Wenn die Kinderbetreuung dann nicht anders zu regeln ist, darf in solchen Fällen ein Elternteil der Arbeit
fernbleiben, was natürlich der Firma unverzüglich mitgeteilt werden muss. Der Arbeitgeber ist dann nach
Ansicht zahlreicher Juristen verpflichtet, den Lohn fortzuzahlen. Hier greift – anders als wenn der
Arbeitnehmer selbst witterungsbedingt nicht oder zu spät zur Arbeit kommt – der oben erwähnte § 616 BGB.
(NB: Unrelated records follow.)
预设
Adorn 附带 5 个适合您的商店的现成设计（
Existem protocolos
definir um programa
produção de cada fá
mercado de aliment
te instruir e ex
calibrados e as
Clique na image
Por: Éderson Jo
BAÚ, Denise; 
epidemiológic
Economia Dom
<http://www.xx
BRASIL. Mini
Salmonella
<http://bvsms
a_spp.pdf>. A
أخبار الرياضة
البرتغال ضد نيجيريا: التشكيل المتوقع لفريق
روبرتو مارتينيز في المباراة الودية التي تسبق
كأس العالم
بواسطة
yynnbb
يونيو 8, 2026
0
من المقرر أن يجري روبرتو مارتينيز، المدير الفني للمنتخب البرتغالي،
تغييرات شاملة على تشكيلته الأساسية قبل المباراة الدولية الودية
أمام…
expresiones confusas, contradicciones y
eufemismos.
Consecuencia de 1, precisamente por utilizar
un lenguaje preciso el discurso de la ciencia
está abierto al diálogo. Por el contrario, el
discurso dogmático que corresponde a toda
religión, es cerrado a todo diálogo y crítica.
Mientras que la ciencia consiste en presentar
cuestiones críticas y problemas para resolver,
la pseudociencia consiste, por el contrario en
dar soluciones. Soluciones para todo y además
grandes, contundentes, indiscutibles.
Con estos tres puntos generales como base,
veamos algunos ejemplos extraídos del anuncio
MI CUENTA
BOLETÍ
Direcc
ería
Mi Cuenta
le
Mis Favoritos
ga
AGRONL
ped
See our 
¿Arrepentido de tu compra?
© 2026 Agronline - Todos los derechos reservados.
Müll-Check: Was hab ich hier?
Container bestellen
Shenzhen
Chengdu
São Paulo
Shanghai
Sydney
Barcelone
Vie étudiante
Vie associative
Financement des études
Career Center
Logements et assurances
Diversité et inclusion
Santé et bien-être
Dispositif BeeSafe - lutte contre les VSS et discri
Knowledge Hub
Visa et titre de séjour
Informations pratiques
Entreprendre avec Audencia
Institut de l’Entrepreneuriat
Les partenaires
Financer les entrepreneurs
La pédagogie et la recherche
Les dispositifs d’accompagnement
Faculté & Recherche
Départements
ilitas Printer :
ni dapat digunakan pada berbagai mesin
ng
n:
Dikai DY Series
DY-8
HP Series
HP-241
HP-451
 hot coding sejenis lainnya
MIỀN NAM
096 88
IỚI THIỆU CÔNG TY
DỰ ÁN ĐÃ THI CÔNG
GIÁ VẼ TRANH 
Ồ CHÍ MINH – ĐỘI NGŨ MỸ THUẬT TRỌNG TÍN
Denn der Grund für die Arbeitsverhinderung liegt „in der Person des Arbeitnehmers“. Schließlich braucht
sein eigenes Kind Betreuung. Dies ist – so sieht es beispielsweise Rechtsanwalt Jörg Brodbeck aus
Seligenstadt – „bei der streikbedingten Schließung einer Kita der Fall, aber auch bei persönlichen
Unglücksfällen, unaufschiebbaren Arztbesuchen, Wahrnehmung von öffentlichen Ehrenämtern, im
Katastrophenschutz oder bei Geburt, Heirat, Tod und bei einer Schließung der Kita aus Witterungsgründen“.
Anzumerken ist dabei, dass Arbeitgeber dies zum Teil anders sehen dürften. Soweit es in bestimmten
Regionen zu witterungsbedingten (oder auch streikbedingten) Schließungen von Kindergärten oder
Kindertagesstätten und im Zusammenhang damit zu Fehlzeiten von Arbeitnehmern kommt, ist es für
Arbeitnehmer immer von Vorteil, wenn es hierzu entsprechende betriebliche Vereinbarungen gibt, die durch
den Betriebsrat ausgehandelt wurden.
Welche Regelungen gelten bei witterungsbedingten Unfällen auf dem Weg zur Arbeit?
Nichts anderes als sonst auch. Falls der Unfall auf dem direkten Weg zur Arbeit stattgefunden hat, gilt er als
Arbeitsunfall und ist ein Fall für die Berufsgenossenschaft. Diese kommt für die Behandlungskosten auf und
zahlt gegebenenfalls auch eine Verletztenrente. Bei Schnee und Glatteis sind unter Umständen auch Umwege
mitversichert, die erforderlich werden, weil der übliche Arbeitsweg schlecht passierbar oder zu gefährlich
(etwa zu steil) ist.
Was passiert, wenn die Arbeit überhaupt nicht stattfinden kann, weil es zu größeren Störungen des
Betriebsablaufs kommt?
Das ist Problem des Arbeitgebers. Nach der Betriebsrisiko-Lehre und Rechtsprechung gehören Störungen des
Betriebsablaufs, die es Arbeitnehmern unmöglich machen, die Arbeitsleistung zu erbringen, zum Risiko, das
der Unternehmer zu tragen hat. In diesen Fällen muss der Lohn auch ohne Arbeitsleistung weitergezahlt
werden. Das gilt übrigens auch, wenn in einem Betrieb im Winter die Heizung ausfällt und die Arbeit
kältebedingt unzumutbar wird. Auch hier hat das BAG entschieden, dass es sich um einen typischen Fall des
Betriebsrisikos des Arbeitgebers handelt.